By Patsy Cunningham
Field bindweed is an insidious weed that makes its initial appearance as a diminutive white/pink morning glory. Its fragile appearance and small decorative flowers may tempt you to let it grow in your garden, twining in the roses. If you do, you will soon have an unmanageable mass of vegetation choking your plants and eventually covering over your bushes. Convolvulus arvensis is indeed in the same family and genus as the cultivated morning glory. Its many alternative names attest to its widespread appearance. It is also called wild morning glory, creeping jenny, creeping Charlie, with wind and orchard morning-glory. It has other less pleasant names that attest to its overpowering nature: possession vine, corn bind and the evocative “devil’s guts.”
Field bindweed intertwines with everything in its path and the weight of its full grown tangled masses can topple plants. As with most weeds, it competes with other species for
sunlight, moisture and nutrients. In the wild, it can decrease habitat biodiversity by crowding out grasses and native plants. Field bindweed was accidentally introduced in
North America back in the early 18th century, probably as a contaminant in grain seed. It is listed as a noxious weed in the lower 48 states.
It is a perennial vine that grows to 6 or 7 feet long. Its blooms are an inch or less in diameter, mainly white though sometimes tinged with pink. Blooming from June to August, each plant can produce up to 500 seeds. These seeds remain viable in the soil for up to 20 years. The root system is also remarkable, with some of the vertical roots reaching depths of 20 feet. Most of the roots are in the upper 2 feet of soil. According to The University of California Statewide IPM Program, “About 15 to 30 inches from the parent plant, a lateral often turns downward, becoming a secondary vertical root, and sends out both roots and shoots from the turning point. By this means a single field bindweed plant can spread radially more than 10 feet in a growing season.” Each vine is quick growing and can make a complete revolution around a stem in less than 2 hours.
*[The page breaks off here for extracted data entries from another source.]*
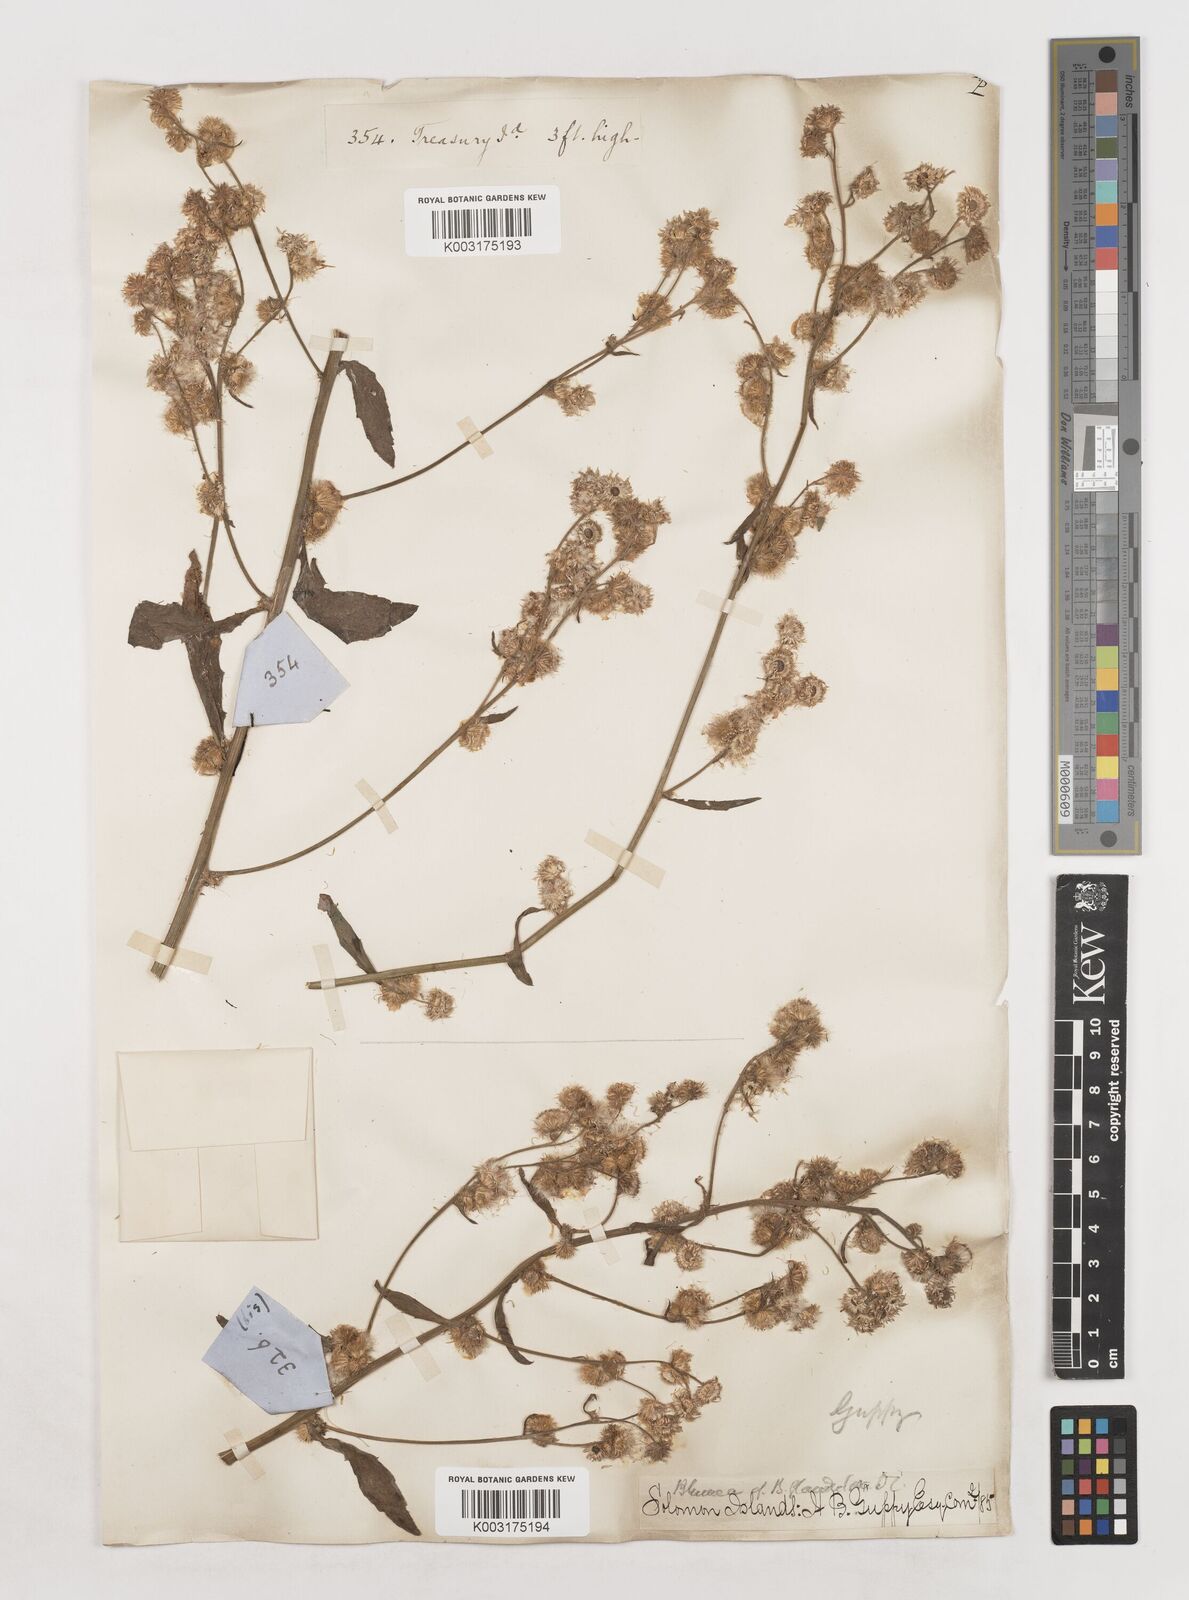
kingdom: Plantae
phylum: Tracheophyta
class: Magnoliopsida
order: Asterales
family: Asteraceae
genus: Blumea
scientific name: Blumea
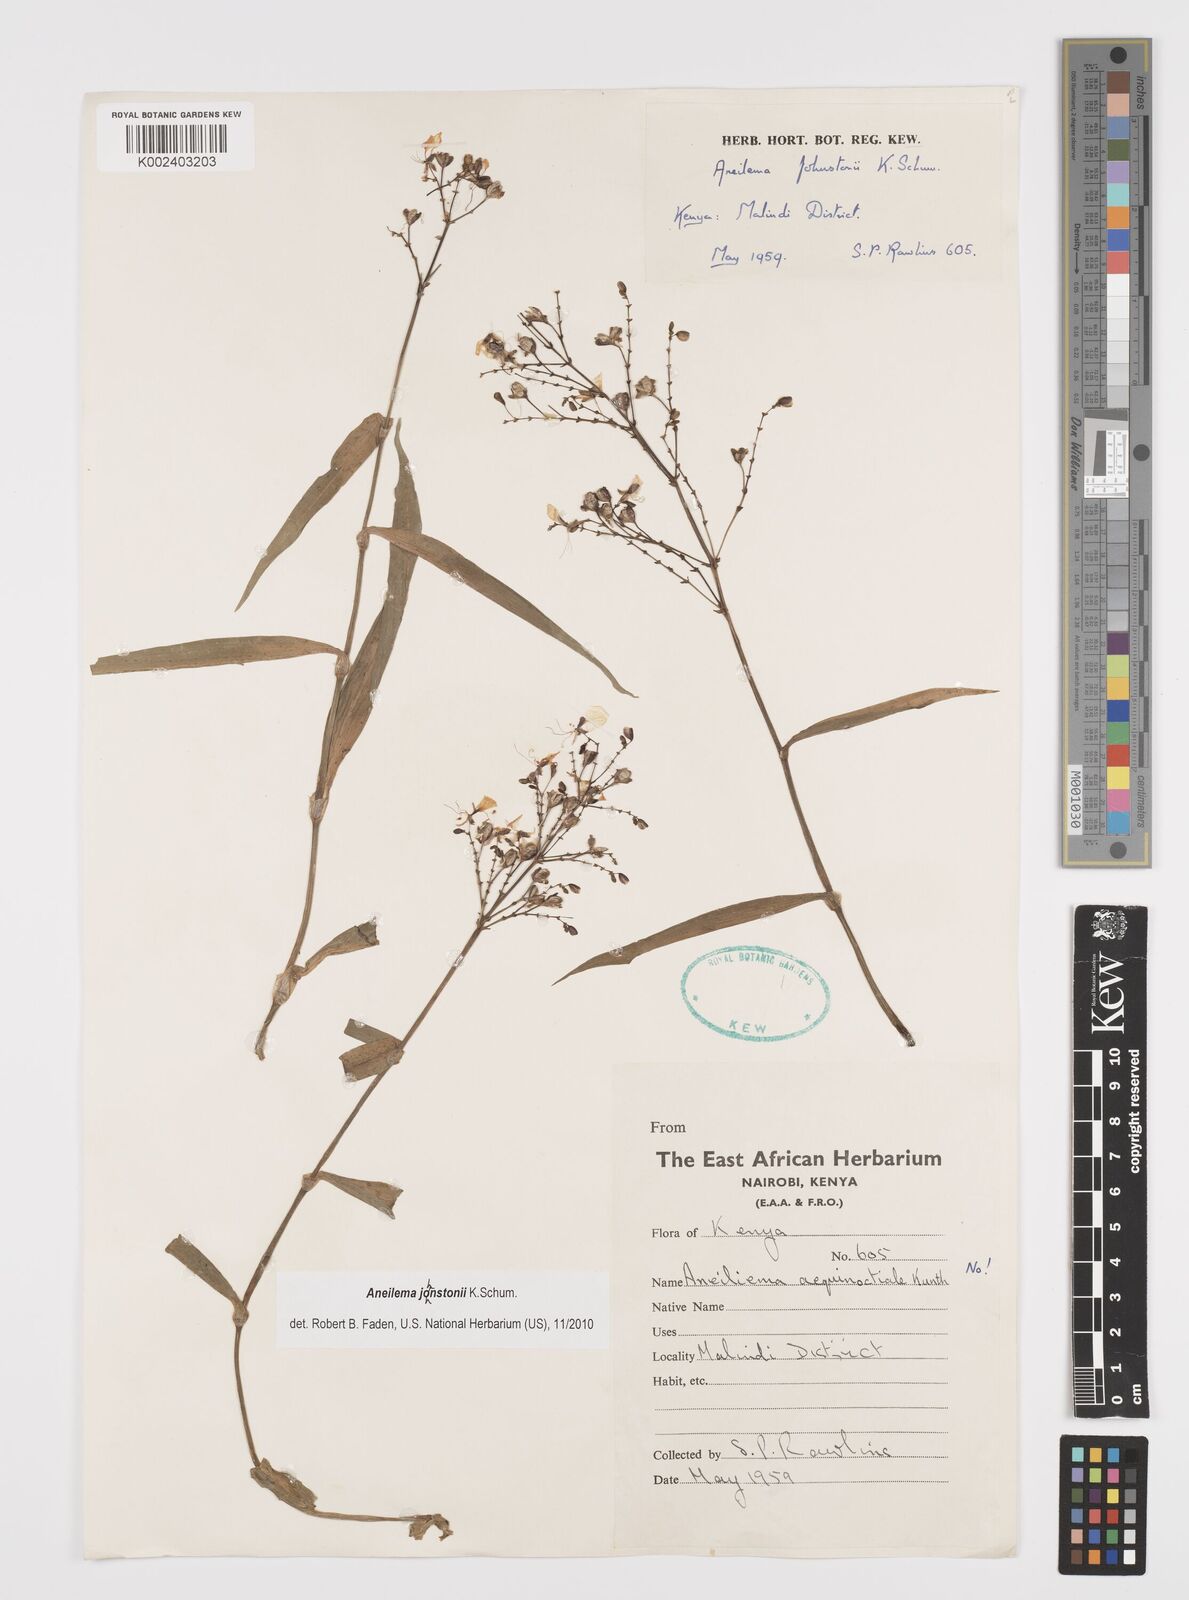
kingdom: Plantae
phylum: Tracheophyta
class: Liliopsida
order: Commelinales
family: Commelinaceae
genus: Aneilema
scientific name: Aneilema johnstonii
For home gardeners, hoeing frequently is the best way to prevent bindweed from gaining a foothold. If it is already established in an area, it must be persistently cut down to ground level to eventually starve the roots. Be advised that established roots can live with no foliage or light for 2- 3 years, so careful weed-cloth use would be a long term solution. You would think that such a thin vine would be easy to remove from your roses, but I have found that it twines in such close revolutions that it is practically impossible to just pull off. If you just cut it at the base, the dead vines are persistent and unsightly.
Unlike the weeds I have described so far in this series, field bindweed is only marginally edible, although tortoises like it. The leaves are used as a flavoring in some dishes in Turkey and the roots are used in a hair rinse for dandruff in Pakistan. In older herbals it does have some medicinal properties such as being a laxative. The whole plant can be used to make a natural green dye. Maybe the most practical use is employing the twining vines as short term plant ties for tomatoes and other plants.